Later, with Jean’s help, he got his education back on track with make-up high school courses geared to university admission, and subsequently earned his engineering degree from UBC in 1965.
His first employment in Canada couldn’t have been more typical of the period – he joined his father taking work at a logging camp at the north end of Lake Cowichan. During two years in the camps, he learned to do just about every lumberjack job, and can still rattle off all the terminology.
In 1953, he and his father were able to quit logging for safer, more congenial work (his father found a long-term job with the Lucky Lager plant in New Westminster and his parents rented a small house in Burnaby), he found himself looking for his place in life as a 19-year-old man with virtually no social skills.

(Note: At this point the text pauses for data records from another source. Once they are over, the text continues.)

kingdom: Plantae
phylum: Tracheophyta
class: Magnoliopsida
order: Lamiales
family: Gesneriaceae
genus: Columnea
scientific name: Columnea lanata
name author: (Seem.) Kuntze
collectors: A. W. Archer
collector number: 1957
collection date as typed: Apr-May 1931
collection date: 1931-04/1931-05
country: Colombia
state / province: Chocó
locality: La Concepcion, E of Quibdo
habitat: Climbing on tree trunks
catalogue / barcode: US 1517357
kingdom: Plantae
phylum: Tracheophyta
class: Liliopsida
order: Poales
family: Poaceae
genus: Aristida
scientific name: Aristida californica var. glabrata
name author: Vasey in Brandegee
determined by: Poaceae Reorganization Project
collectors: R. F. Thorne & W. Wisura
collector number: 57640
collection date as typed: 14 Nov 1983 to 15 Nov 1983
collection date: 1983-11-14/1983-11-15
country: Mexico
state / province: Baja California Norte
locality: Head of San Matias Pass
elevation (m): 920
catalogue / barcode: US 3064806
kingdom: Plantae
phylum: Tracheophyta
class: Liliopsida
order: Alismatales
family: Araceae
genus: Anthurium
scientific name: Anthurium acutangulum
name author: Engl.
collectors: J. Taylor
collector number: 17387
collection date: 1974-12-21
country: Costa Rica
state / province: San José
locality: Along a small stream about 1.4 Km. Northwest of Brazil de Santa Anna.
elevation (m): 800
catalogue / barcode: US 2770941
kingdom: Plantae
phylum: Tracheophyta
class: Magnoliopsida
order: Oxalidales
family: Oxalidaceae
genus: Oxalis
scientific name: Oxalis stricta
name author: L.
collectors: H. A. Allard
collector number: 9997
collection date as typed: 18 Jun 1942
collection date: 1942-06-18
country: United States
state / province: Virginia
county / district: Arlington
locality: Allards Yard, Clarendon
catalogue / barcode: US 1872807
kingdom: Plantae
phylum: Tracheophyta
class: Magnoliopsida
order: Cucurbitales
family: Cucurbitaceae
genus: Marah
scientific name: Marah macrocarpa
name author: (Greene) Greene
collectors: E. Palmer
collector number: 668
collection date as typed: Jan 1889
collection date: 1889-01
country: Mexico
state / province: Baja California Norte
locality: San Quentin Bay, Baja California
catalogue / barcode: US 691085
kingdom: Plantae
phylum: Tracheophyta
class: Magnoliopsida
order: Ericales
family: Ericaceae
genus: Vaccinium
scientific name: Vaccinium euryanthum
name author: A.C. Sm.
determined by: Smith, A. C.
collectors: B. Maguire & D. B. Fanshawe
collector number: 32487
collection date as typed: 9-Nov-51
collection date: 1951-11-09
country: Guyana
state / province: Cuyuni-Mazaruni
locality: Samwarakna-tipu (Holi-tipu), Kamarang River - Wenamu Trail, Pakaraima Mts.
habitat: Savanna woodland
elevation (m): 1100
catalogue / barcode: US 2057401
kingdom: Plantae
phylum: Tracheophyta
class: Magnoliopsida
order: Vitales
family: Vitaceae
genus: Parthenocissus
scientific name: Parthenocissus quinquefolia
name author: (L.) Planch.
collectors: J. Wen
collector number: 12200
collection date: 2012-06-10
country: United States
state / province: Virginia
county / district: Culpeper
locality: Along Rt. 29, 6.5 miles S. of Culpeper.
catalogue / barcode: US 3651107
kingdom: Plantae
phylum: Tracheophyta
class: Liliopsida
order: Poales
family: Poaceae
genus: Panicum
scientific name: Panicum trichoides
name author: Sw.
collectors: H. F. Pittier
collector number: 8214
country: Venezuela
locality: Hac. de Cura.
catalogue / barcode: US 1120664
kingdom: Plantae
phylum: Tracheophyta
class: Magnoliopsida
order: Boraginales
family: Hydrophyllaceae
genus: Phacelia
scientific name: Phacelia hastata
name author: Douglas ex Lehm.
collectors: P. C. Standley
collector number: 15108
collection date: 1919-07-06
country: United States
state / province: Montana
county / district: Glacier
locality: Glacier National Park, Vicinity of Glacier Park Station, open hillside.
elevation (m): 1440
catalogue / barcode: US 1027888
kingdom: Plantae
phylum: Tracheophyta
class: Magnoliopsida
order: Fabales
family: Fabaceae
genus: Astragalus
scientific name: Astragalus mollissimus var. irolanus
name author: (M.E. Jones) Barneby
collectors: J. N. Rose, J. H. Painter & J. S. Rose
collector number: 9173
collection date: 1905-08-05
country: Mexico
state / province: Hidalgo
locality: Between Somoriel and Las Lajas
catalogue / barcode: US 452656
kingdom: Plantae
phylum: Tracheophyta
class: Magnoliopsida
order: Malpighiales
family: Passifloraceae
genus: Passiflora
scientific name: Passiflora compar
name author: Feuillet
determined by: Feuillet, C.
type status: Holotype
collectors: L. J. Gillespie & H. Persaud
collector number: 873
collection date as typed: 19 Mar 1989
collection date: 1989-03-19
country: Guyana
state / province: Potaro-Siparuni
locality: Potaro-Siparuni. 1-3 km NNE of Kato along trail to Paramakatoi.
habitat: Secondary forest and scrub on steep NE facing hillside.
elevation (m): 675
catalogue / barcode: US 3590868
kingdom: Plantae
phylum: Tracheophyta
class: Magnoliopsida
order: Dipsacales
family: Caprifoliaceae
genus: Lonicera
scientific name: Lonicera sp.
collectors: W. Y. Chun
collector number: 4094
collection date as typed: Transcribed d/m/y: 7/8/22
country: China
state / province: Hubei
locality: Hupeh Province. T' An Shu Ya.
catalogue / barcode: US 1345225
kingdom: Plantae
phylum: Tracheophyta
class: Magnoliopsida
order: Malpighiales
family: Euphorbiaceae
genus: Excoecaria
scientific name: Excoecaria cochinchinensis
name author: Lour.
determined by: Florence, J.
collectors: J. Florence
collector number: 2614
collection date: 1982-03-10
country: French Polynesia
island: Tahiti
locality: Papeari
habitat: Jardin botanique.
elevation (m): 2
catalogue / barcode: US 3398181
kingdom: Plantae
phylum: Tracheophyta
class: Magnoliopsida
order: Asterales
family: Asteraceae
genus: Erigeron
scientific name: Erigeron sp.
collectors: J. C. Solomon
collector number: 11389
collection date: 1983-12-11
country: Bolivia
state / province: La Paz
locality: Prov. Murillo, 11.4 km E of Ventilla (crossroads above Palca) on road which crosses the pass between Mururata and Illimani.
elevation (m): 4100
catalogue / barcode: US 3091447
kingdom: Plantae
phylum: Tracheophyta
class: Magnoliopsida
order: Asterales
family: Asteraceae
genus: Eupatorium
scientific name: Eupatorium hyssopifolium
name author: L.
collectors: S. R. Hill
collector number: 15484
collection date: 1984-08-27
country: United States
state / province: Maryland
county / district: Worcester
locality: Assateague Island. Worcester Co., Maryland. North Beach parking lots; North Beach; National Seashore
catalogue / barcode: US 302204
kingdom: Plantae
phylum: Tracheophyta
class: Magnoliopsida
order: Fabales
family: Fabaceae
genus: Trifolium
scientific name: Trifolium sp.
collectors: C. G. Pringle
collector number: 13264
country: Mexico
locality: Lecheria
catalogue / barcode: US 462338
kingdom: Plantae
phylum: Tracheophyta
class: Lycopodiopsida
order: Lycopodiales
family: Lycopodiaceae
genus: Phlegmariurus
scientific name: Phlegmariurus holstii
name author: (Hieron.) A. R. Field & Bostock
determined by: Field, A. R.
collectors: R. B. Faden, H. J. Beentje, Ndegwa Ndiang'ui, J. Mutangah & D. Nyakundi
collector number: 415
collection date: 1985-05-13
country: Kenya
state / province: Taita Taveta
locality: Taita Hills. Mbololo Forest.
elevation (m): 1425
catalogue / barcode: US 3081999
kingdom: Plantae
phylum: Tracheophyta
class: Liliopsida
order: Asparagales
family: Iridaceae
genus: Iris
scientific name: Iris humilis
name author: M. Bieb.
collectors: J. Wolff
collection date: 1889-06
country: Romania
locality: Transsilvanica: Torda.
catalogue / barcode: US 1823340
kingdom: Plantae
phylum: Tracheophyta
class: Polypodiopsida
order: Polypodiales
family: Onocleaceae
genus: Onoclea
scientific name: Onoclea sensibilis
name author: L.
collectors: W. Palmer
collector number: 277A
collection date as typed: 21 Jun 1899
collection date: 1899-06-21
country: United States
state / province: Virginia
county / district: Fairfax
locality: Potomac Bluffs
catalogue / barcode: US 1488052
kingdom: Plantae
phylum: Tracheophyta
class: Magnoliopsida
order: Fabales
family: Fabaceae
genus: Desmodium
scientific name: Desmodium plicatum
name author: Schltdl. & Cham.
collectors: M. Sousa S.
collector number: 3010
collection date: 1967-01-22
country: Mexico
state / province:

“At that age you need to find a nice girlfriend, but to get a girl, you needed to have a car, and to have a car you needed to have driving lessons.
“So I went down to this old driving school in New Westminster, and when I walked in, who was sitting behind the front desk but Jean – she was 17 at the time.”
That began a lengthy period in which he attempted to court her, with little initial success.
“Her parents thought she should have nothing to do with me, and I still remember her telling me over the phone she didn’t want to see or hear from me again,” he said.
“I remember being in tears and my mum putting her hand on my shoulder and saying, ‘Never mind, son, there’s plenty more fish in the sea.”
But knowing Jean liked to go dancing he took dancing lessons and studied so assiduously that he became good at it.
“Then I phoned her and asked her, ‘Would you like to go dancing?’ and she said, ‘Well, perhaps.’
“So we went dancing, and we danced, and we danced and danced. And two and a half years after that we were married.”
The Kent Street Activity Centre is located at 1475 Kent Street.